Single by Grandson

from the album A Modern Tragedy Vol. 1
- Released: October 27, 2017
- Recorded: July–August 2017
- Genre: Rap rock; hard rock;
- Length: 3:35
- Label: Atlantic; Fueled by Ramen;
- Songwriter: Jordan Edward Benjamin

Grandson singles chronology
| "War" (2017) | "Blood // Water" (2017) | "Overdose" (2018) |

Music video
- "Blood // Water" on YouTube

= Blood // Water =

2017 single by Grandson

"Blood // Water" is a song by American-Canadian musician Grandson. It was released on 27 October 2017 as the lead single from Grandson's first extended play, A Modern Tragedy Vol. 1, through the Fueled by Ramen label. The song is featured in EA Sports' NHL 19.

== Background ==
The official audio video was released on Grandson's YouTube channel on October 27, 2017.

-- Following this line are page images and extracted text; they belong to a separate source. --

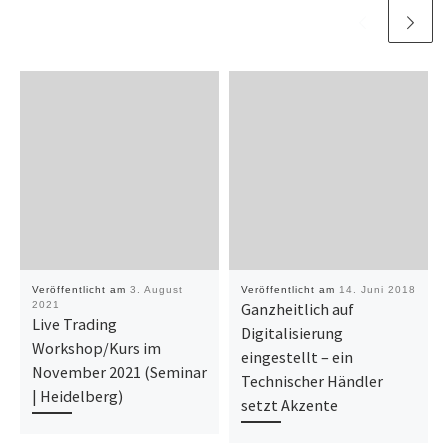
Veröffentlicht am
3. August
Veröffentlicht am
14. Juni 2018
2021
Ganzheitlich auf
Live Trading
Digitalisierung
Workshop/Kurs im
eingestellt – ein
November 2021 (Seminar
Technischer Händler
| Heidelberg)
setzt Akzente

== Composition and lyrics ==
Gil Kaufman described the song as a "pop-spiked take on Rage Against the Machine's activist rap-rock". The song is performed in a G-sharp minor. The song has a tempo of 154 beats per minute.

In a May 2019 interview with Radio.com, Grandson described the lyrics of "Blood // Water" as "the first shot from a personal revolution, and it has been growing ever since. In the grand raw tradition of activist rock, grandson cut through the chaotic culture, urging people to pay attention."

== Live performances ==
On August 15, 2018, the first live television performance of "Blood // Water" aired on the US talk show Late Night With Seth Meyers. Billboard magazine described the performance as an anti-capitalist anthem where "complacency is not an option".

== Music video ==
The music video for "Blood // Water" was released on June 4, 2018, to coincide with the announcement of his debut extended play, A Modern Tragedy Vol. 1. Alex Darus of Alternative Press described the music video as "[referencing the] 1950s nuclear family idea and [juxtaposing] them with images of politicians profiting off problems such as prescription drug abuse."

== Track listings ==

Digital download
| No. | Title | Length |
|---|---|---|
| 1. | "Blood // Water" | 3:36 |

Digital download – remix
| No. | Title | Length |
|---|---|---|
| 1. | "Blood // Water" (Awolnation remix) | 3:48 |

Blood // Edits EP
| No. | Title | Length |
|---|---|---|
| 1. | "Blood // Water" (Awolnation remix) | 3:46 |
| 2. | "Blood // Water" (Tom Morello remix) | 3:33 |
| 3. | "Blood // Water" (Krupa remix) | 3:42 |
| 4. | "Blood // Water" (King Kavalier remix) | 2:59 |
| 5. | "Blood // Water" (22 Bullets & Ghost remix) | 3:18 |

== Charts ==

===Weekly charts===

Weekly chart performance for "Blood // Water"
| Chart (2017–18) | Peak position |
|---|---|
| Canada Rock (Billboard) | 19 |
| US Hot Rock & Alternative Songs (Billboard) | 19 |
| US Rock & Alternative Airplay (Billboard) | 25 |

===Year-end charts===

Year-end chart performance for "Blood // Water"
| Chart (2018) | Position |
|---|---|
| US Hot Rock Songs (Billboard) | 48 |

==Certifications==

Certifications for "Blood // Water"
| Region | Certification | Certified units/sales |
| Australia (ARIA) | 2× Platinum | 140,000^{‡} |
| Austria (IFPI Austria) | Platinum | 30,000^{‡} |
| Brazil (Pro-Música Brasil) | Platinum | 40,000^{‡} |
| Canada (Music Canada) | 3× Platinum | 240,000^{‡} |
| France (SNEP) | Gold | 100,000^{‡} |
| Germany (BVMI) | Gold | 200,000^{‡} |
| New Zealand (RMNZ) | Platinum | 30,000^{‡} |
| Poland (ZPAV) | 2× Platinum | 100,000^{‡} |
| Portugal (AFP) | Gold | 5,000^{‡} |
| United Kingdom (BPI) | Gold | 400,000^{‡} |
| United States (RIAA) | 2× Platinum | 2,000,000^{‡} |
^{‡} Sales+streaming figures based on certification alone.